For every CVE, RidgeBot has two types of Plugins. Detection – verifies if the vulnerability exists within the environment; and Exploit – launches a payload to the threat in order to trigger a vulnerability. For CVE-2022-1388, RidgeBot scanned and discovered the exploit, and within a few days released a proof-of-concept, or PoC, with Plugin Lib 3.41.1, that was added to the RidgeBot database. RidgeBot users can now run automated pen testing against their infrastructure with F5 BIG-IP devices, execute exploits, and produce a report, complete with evidentiary findings.

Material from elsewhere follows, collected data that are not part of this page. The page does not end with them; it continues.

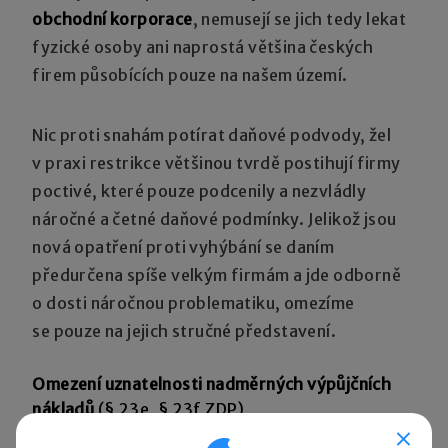
obchodní korporace
, nemusejí se jich tedy lekat
fyzické osoby ani naprostá většina českých
firem působících pouze na našem území.
Nic proti snahám potírat daňové podvody, žel
v praxi restrikce většinou tvrdě postihují firmy
poctivé, které pouze podcenily a nezvládly
náročné a četné daňové podmínky. Jelikož jsou
nová opatření proti vyhýbání se daním
předurčena spíše velkým firmám a jde odborně
o dosti náročnou problematiku, omezíme
se pouze na jejich stručné představení.
Omezení uznatelnosti nadměrných výpůjčních
nákladů
(§ 23e, § 23f ZDP)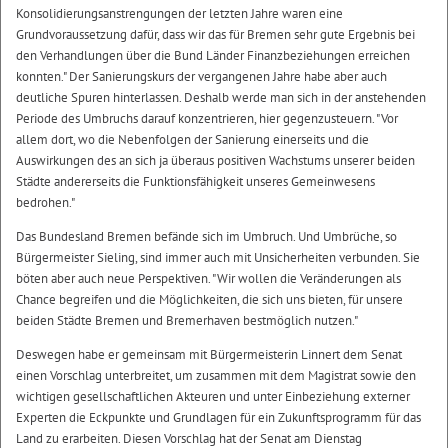
Konsolidierungsanstrengungen der letzten Jahre waren eine
Grundvoraussetzung dafür, dass wir das für Bremen sehr gute Ergebnis bei
den Verhandlungen über die Bund Länder Finanzbeziehungen erreichen
konnten." Der Sanierungskurs der vergangenen Jahre habe aber auch
deutliche Spuren hinterlassen. Deshalb werde man sich in der anstehenden
Periode des Umbruchs darauf konzentrieren, hier gegenzusteuern. "Vor
allem dort, wo die Nebenfolgen der Sanierung einerseits und die
Auswirkungen des an sich ja überaus positiven Wachstums unserer beiden
Städte andererseits die Funktionsfähigkeit unseres Gemeinwesens
bedrohen."
Das Bundesland Bremen befände sich im Umbruch. Und Umbrüche, so
Bürgermeister Sieling, sind immer auch mit Unsicherheiten verbunden. Sie
böten aber auch neue Perspektiven. "Wir wollen die Veränderungen als
Chance begreifen und die Möglichkeiten, die sich uns bieten, für unsere
beiden Städte Bremen und Bremerhaven bestmöglich nutzen."
Deswegen habe er gemeinsam mit Bürgermeisterin Linnert dem Senat
einen Vorschlag unterbreitet, um zusammen mit dem Magistrat sowie den
wichtigen gesellschaftlichen Akteuren und unter Einbeziehung externer
Experten die Eckpunkte und Grundlagen für ein Zukunftsprogramm für das
Land zu erarbeiten. Diesen Vorschlag hat der Senat am Dienstag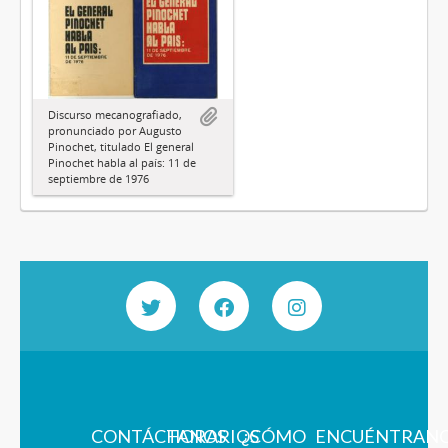
Discurso mecanografiado,
pronunciado por Augusto
Pinochet, titulado El general
Pinochet habla al país: 11 de
septiembre de 1976
CONTÁCTANOS
HORARIOS
¿CÓMO
ENCUÉNTRAN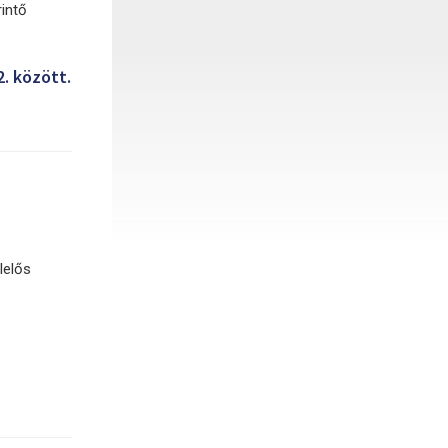
intő
2. között.
lelős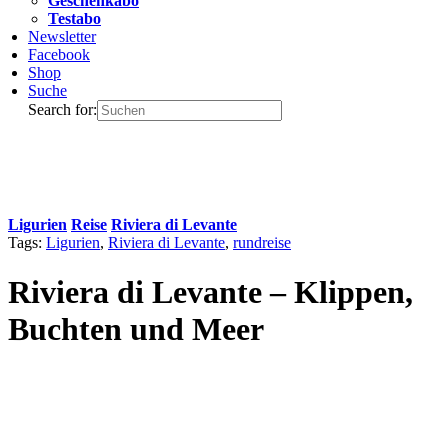
Geschenkabo
Testabo
Newsletter
Facebook
Shop
Suche
Search for:
Ligurien
Reise
Riviera di Levante
Tags:
Ligurien
,
Riviera di Levante
,
rundreise
Riviera di Levante – Klippen,
Buchten und Meer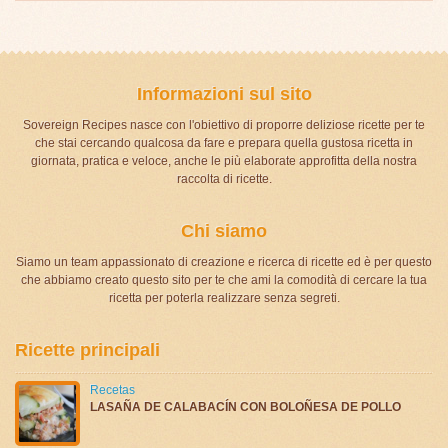
Informazioni sul sito
Sovereign Recipes nasce con l'obiettivo di proporre deliziose ricette per te
che stai cercando qualcosa da fare e prepara quella gustosa ricetta in
giornata, pratica e veloce, anche le più elaborate approfitta della nostra
raccolta di ricette.
Chi siamo
Siamo un team appassionato di creazione e ricerca di ricette ed è per questo
che abbiamo creato questo sito per te che ami la comodità di cercare la tua
ricetta per poterla realizzare senza segreti.
Ricette principali
Recetas
LASAÑA DE CALABACÍN CON BOLOÑESA DE POLLO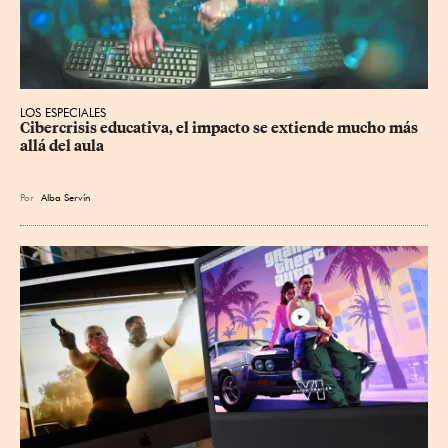
LOS ESPECIALES
Cibercrisis educativa, el impacto se extiende mucho más 
allá del aula
Por
Alba Servín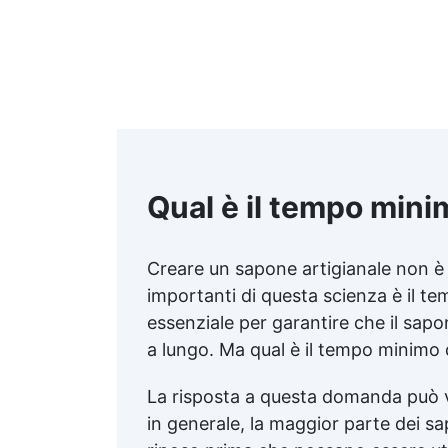
sua natura delicata lo rende
ideale anche per le pelli più
sensibili, inclusa quella dei
neonati. COCO-AMIDO-
PROPILBETAINA: un acido
grasso sintetico derivato
dal cocco,che grazie alle
sue capacità antisettiche è
largamente usato in
shampoo e saponi (anche
Qual è il tempo mini
intimi). ACIDO
ETIDRONICO: utilizzato
come stabilizzatore di
Creare un sapone artigianale non è 
emulsione e controllo della
importanti di questa scienza è il te
viscosità ha il pregio di
neutralizzare i metalli
essenziale per garantire che il sap
dispersi nell’acqua che si
a lungo. Ma qual è il tempo minimo 
usa per lavarci, rende il
spaone efficace anche in
La risposta a questa domanda può v
acque “dure” (con alta
presenza di metalli).
in generale, la maggior parte dei sa
OSSIDO DI TITANIO: è un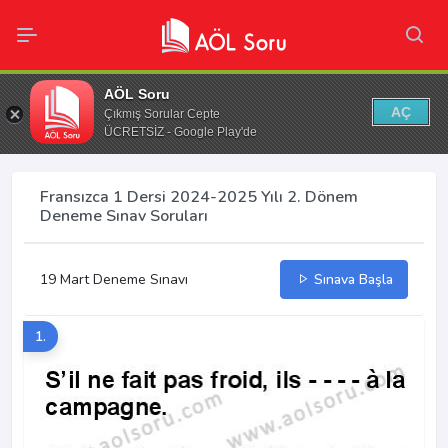
AÖL Soru
AÇ
Çıkmış Sorular Cepte
ÜCRETSİZ - Google Play'de
Fransızca 1 Dersi 2024-2025 Yılı 2. Dönem
Deneme Sınav Soruları
19 Mart Deneme Sınavı
Sınava Başla
1.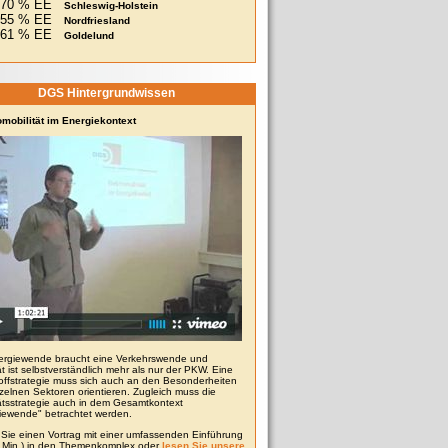
70 % EE
Schleswig-Holstein
355 % EE
Nordfriesland
261 % EE
Goldelund
DGS Hintergrundwissen
omobilität im Energiekontext
ergiewende braucht eine Verkehrswende und
ät ist selbstverständlich mehr als nur der PKW. Eine
toffstrategie muss sich auch an den Besonderheiten
zelnen Sektoren orientieren. Zugleich muss die
tätsstrategie auch in dem Gesamtkontext
iewende" betrachtet werden.
Sie einen Vortrag mit einer umfassenden Einführung
0 Min.) in den Themenkomplex oder
lesen Sie unsere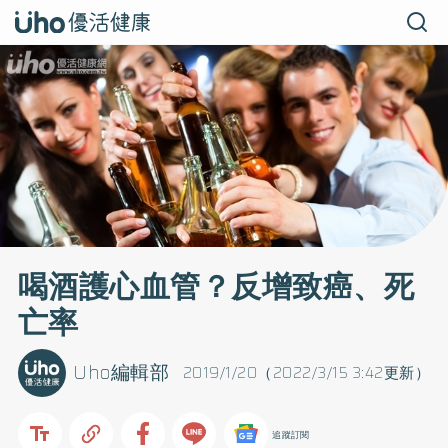
喝酒護心血管？反增致癌、死
亡率
Uho編輯部
2019/1/20（2022/3/15 3:42更新）
追蹤訂閱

The dashboard screen below shows the result of RidgeBot detecting and exploiting the F5 BIG-IP device’s root access. The evidence shows an unauthorized RCE (Remote Command Execution) on a specific target IP address. The risk type (RCP) was 100%, and the target IP identified was 100% compromised.
Exploitation result: Gained affected system’s root access
Security teams are always trying to stay one step ahead of bad actors. Unfortunately, their advisories don’t follow their playbook. And no matter how well-defended systems are, security protections are never perfect. A hacker only needs one vulnerability to be successful. Vulnerability Assessment and Penetration Testing (VAPT) represents a broad range of security assessment services that identify and help address cybersecurity exposures across an organization’s IT estate. However, risks can’t be eliminated by only scanning. That’s why RidgeBot scans, exploits and validates vulnerabilities, and reports with hard evidence.